(EXERCISE INSTRUCTIONS):
Where a record contains a picture, omit the picture and repeat the rest exactly.

EXERCISE DATA Block Start

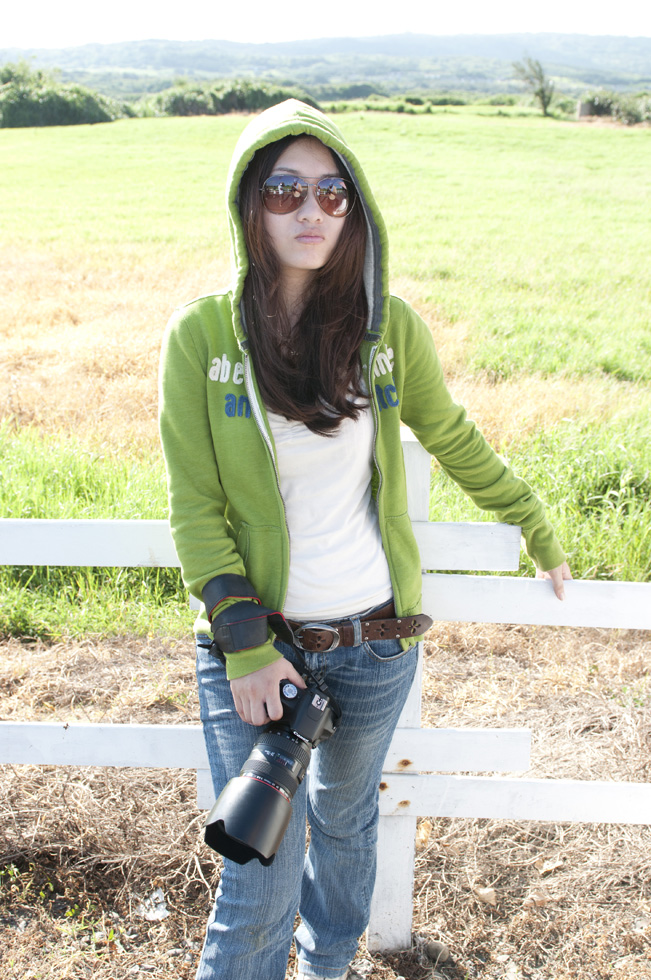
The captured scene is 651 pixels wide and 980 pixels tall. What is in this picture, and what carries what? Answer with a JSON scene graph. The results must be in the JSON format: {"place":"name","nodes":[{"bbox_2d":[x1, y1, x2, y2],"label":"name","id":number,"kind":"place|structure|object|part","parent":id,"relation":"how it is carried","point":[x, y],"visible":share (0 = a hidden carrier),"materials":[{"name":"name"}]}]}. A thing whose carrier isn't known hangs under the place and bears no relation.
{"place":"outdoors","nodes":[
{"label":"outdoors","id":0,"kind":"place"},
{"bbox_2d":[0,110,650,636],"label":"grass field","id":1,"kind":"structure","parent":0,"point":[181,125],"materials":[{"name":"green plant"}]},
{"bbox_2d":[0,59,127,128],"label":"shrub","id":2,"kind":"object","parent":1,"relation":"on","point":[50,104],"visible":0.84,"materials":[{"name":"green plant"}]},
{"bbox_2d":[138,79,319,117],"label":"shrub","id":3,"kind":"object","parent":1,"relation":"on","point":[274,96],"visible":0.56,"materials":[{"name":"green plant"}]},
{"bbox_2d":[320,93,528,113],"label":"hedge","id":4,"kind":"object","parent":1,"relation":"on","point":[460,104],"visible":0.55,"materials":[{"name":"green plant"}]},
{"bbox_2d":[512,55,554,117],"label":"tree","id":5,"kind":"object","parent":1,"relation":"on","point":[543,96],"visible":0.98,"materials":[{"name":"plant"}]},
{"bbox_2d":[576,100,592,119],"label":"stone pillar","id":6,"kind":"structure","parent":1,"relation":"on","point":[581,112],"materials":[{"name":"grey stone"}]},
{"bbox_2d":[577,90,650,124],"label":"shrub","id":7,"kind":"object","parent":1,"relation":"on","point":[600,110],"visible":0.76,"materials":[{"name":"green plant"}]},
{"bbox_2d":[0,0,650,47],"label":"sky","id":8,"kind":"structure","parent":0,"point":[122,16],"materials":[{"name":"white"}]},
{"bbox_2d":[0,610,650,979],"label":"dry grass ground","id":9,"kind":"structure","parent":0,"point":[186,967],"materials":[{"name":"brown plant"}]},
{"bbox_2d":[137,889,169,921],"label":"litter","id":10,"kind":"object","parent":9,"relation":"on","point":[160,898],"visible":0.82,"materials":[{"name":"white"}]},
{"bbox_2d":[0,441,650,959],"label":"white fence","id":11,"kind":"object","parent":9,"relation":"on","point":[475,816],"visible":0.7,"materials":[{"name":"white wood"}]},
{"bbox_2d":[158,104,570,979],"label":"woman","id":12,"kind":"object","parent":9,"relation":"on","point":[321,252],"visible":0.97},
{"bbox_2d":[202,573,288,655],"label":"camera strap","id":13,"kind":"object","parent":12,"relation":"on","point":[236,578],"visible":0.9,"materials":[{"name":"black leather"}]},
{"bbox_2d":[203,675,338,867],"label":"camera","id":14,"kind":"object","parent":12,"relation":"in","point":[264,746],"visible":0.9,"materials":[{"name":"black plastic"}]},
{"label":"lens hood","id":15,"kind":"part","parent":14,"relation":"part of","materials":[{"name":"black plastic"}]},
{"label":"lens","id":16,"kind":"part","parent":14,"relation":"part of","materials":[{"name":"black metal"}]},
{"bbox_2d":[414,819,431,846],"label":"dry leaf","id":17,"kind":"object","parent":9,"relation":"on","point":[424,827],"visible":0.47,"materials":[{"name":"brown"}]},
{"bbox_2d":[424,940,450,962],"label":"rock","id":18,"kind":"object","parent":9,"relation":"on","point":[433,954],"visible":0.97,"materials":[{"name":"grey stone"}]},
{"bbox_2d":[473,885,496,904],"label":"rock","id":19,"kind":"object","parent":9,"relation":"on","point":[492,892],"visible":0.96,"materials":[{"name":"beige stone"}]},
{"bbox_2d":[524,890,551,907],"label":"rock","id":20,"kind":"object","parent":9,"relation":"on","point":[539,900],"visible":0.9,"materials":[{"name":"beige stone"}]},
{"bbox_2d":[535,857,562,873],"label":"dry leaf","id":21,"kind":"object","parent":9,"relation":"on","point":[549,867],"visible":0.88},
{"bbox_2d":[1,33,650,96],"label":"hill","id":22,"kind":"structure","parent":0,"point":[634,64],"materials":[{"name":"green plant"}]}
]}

EXERCISE DATA Block End

(EXERCISE SOLUTION):
The captured scene is 651 pixels wide and 980 pixels tall. What is in this picture, and what carries what? Answer with a JSON scene graph. The results must be in the JSON format: {"place":"name","nodes":[{"bbox_2d":[x1, y1, x2, y2],"label":"name","id":number,"kind":"place|structure|object|part","parent":id,"relation":"how it is carried","point":[x, y],"visible":share (0 = a hidden carrier),"materials":[{"name":"name"}]}]}. A thing whose carrier isn't known hangs under the place and bears no relation.
{"place":"outdoors","nodes":[
{"label":"outdoors","id":0,"kind":"place"},
{"bbox_2d":[0,110,650,636],"label":"grass field","id":1,"kind":"structure","parent":0,"point":[181,125],"materials":[{"name":"green plant"}]},
{"bbox_2d":[0,59,127,128],"label":"shrub","id":2,"kind":"object","parent":1,"relation":"on","point":[50,104],"visible":0.84,"materials":[{"name":"green plant"}]},
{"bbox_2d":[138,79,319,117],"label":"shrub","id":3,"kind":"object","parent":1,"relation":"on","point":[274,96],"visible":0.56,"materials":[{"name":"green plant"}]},
{"bbox_2d":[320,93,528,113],"label":"hedge","id":4,"kind":"object","parent":1,"relation":"on","point":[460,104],"visible":0.55,"materials":[{"name":"green plant"}]},
{"bbox_2d":[512,55,554,117],"label":"tree","id":5,"kind":"object","parent":1,"relation":"on","point":[543,96],"visible":0.98,"materials":[{"name":"plant"}]},
{"bbox_2d":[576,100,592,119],"label":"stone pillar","id":6,"kind":"structure","parent":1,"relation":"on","point":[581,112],"materials":[{"name":"grey stone"}]},
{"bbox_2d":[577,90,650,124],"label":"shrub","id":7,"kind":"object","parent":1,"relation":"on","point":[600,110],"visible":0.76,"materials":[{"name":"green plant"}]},
{"bbox_2d":[0,0,650,47],"label":"sky","id":8,"kind":"structure","parent":0,"point":[122,16],"materials":[{"name":"white"}]},
{"bbox_2d":[0,610,650,979],"label":"dry grass ground","id":9,"kind":"structure","parent":0,"point":[186,967],"materials":[{"name":"brown plant"}]},
{"bbox_2d":[137,889,169,921],"label":"litter","id":10,"kind":"object","parent":9,"relation":"on","point":[160,898],"visible":0.82,"materials":[{"name":"white"}]},
{"bbox_2d":[0,441,650,959],"label":"white fence","id":11,"kind":"object","parent":9,"relation":"on","point":[475,816],"visible":0.7,"materials":[{"name":"white wood"}]},
{"bbox_2d":[158,104,570,979],"label":"woman","id":12,"kind":"object","parent":9,"relation":"on","point":[321,252],"visible":0.97},
{"bbox_2d":[202,573,288,655],"label":"camera strap","id":13,"kind":"object","parent":12,"relation":"on","point":[236,578],"visible":0.9,"materials":[{"name":"black leather"}]},
{"bbox_2d":[203,675,338,867],"label":"camera","id":14,"kind":"object","parent":12,"relation":"in","point":[264,746],"visible":0.9,"materials":[{"name":"black plastic"}]},
{"label":"lens hood","id":15,"kind":"part","parent":14,"relation":"part of","materials":[{"name":"black plastic"}]},
{"label":"lens","id":16,"kind":"part","parent":14,"relation":"part of","materials":[{"name":"black metal"}]},
{"bbox_2d":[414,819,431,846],"label":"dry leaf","id":17,"kind":"object","parent":9,"relation":"on","point":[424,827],"visible":0.47,"materials":[{"name":"brown"}]},
{"bbox_2d":[424,940,450,962],"label":"rock","id":18,"kind":"object","parent":9,"relation":"on","point":[433,954],"visible":0.97,"materials":[{"name":"grey stone"}]},
{"bbox_2d":[473,885,496,904],"label":"rock","id":19,"kind":"object","parent":9,"relation":"on","point":[492,892],"visible":0.96,"materials":[{"name":"beige stone"}]},
{"bbox_2d":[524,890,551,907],"label":"rock","id":20,"kind":"object","parent":9,"relation":"on","point":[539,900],"visible":0.9,"materials":[{"name":"beige stone"}]},
{"bbox_2d":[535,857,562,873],"label":"dry leaf","id":21,"kind":"object","parent":9,"relation":"on","point":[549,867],"visible":0.88},
{"bbox_2d":[1,33,650,96],"label":"hill","id":22,"kind":"structure","parent":0,"point":[634,64],"materials":[{"name":"green plant"}]}
]}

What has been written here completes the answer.